The second question posed (“Why might [a secular bias in academia] be the case?”) serves a different purpose. Where the first question probes for evidence and validity, this why question probes for further exploration of the student’s claim. The professor wants the student to consider the ramifications of her suggestion and determine if, in fact, this bias is a bias at all. Again, the goal of the professor is for the student to come to a well-supported conclusion on her own.

Let’s take a look at a second example, this time, a professor’s questioning embedded in a student’s draft.

Sample B: Student’s Paper With Embedded Feedback

The modern worker [Instructor 1] must be convinced [Instructor 2] to pursue a college degree. Given their current state [Instructor 3], it is clear that they will need [Instructor 4] those degrees to feed their families.  

[Instructor 1] Who are you referring to as the “modern worker”?

[Instructor 2] Can you elaborate? Who would do the convincing?

[Instructor 3] Can you clarify "current state"?

[Instructor 4] I'm struggling with this verb. Is “need” the right word?

Again, we see the professor employing a series of questions so that the student will reengage with his work and again, we see that those questions should facilitate the student’s own exploration into the more problematic elements of his paper.

Instructor 1 (“Who are you referencing as the ‘modern worker’?”) is not only a question of clarity, but a question of accuracy. In essence, it points out the ambiguity of the term modern worker, and stresses, without a directive, that the student may need to be more specific in his terminology. Surely modern worker does not apply to all workers, although the term, as presented, suggests that degree of inclusiveness. A more thoughtful term is required, and the student should come to that realization through further examination.

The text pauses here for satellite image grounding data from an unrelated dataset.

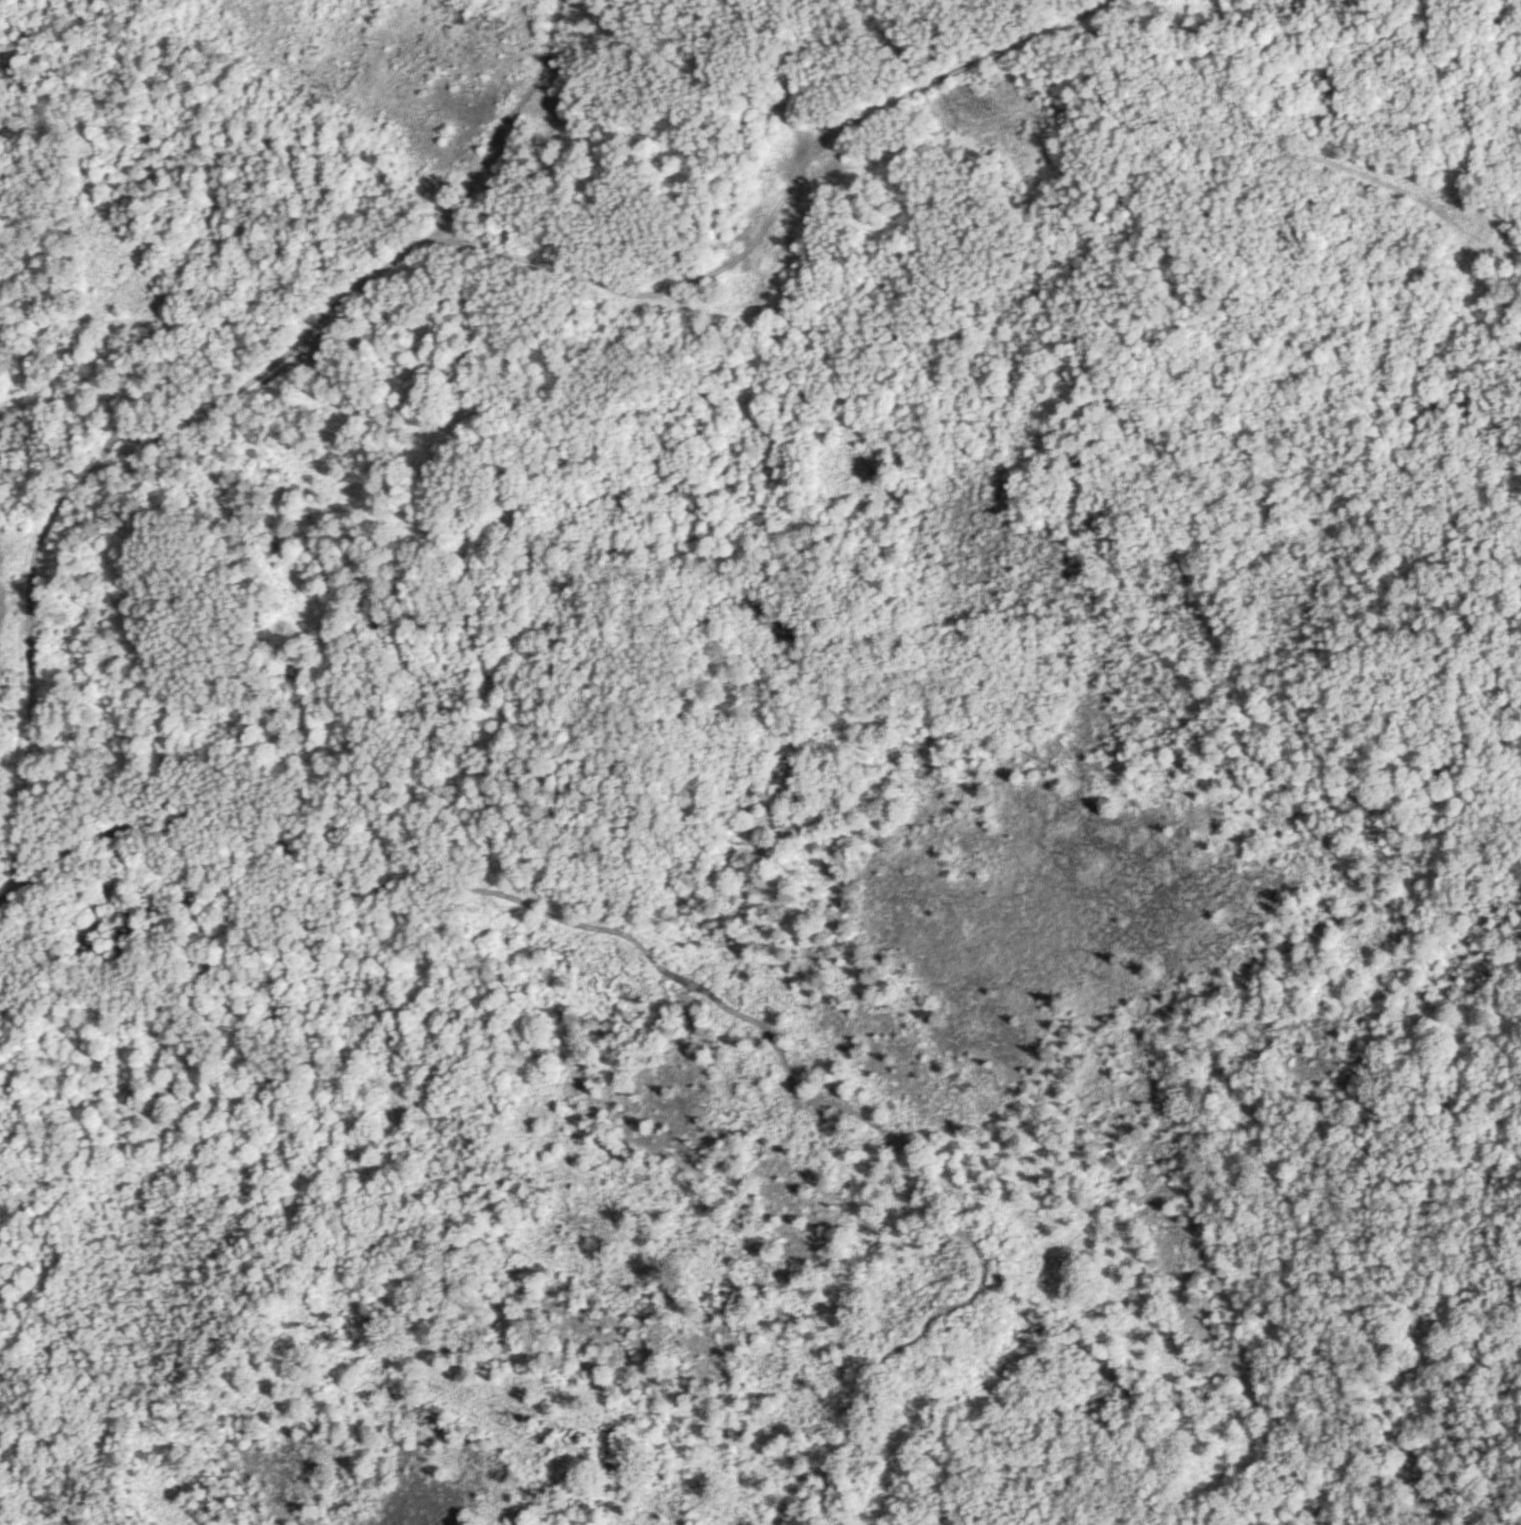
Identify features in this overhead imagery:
road: (1081, 14)
road: (501, 134)
road: (635, 294)
road: (700, 985)

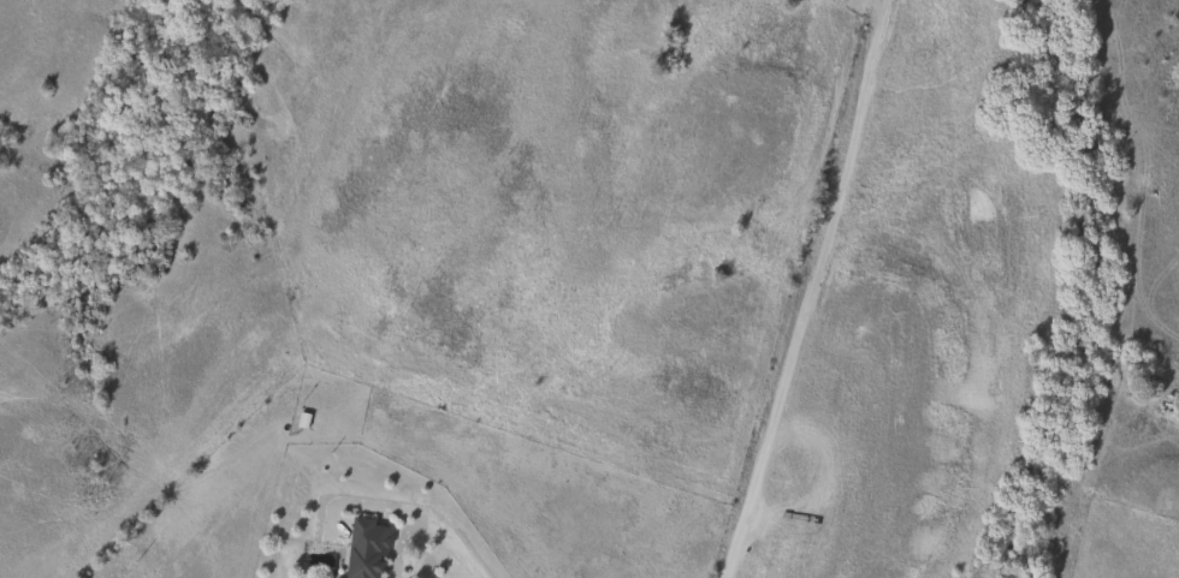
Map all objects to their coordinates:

Instructor 2 (“Can you elaborate? Who would do the convincing?”) offers probing questions of implication. If the student thoroughly explores this question, a question of feasibility should arise, and again, the student should reach that conclusion through his exploration of the professor’s questions.

Instructor 3 (“Can you clarify ‘current state’?”) highlights an assumption made by the student, a potential generalization of the modern worker’s conditions. This should cause the student to revise (and clarify) or omit the clause altogether.

Finally, Instructor 4 (“I’m struggling with this verb. Is ‘need’ the right word?”) suggests concerns about nuance and implication. In examining the word need at the professor’s request, the student should realize that he may be overstating his claim.

Assuming the student properly engaged the professor’s line of questioning, his revision might look something like this:

Workers making minimum wage would benefit from a college degree. As noted by Timmerman, Dahlen, and Milheim (2014), a college degree has been statistically proven to provide employees with more, higher-paying, job options.

Note that this revision is not necessarily a reflection of the professor’s opinions and beliefs on the subject matter—those aren’t exhibited in the line of questing she provided—but rather it is a product of the student reexamining his work through the questioning.

As you can probably tell, the Socratic Method is all about encouragement, engagement, and critical thought. No one at Walden will tell you’re wrong (or right for that matter!), but expect to be challenged, to be asked to consider and reconsider your beliefs through a variety of lenses like this.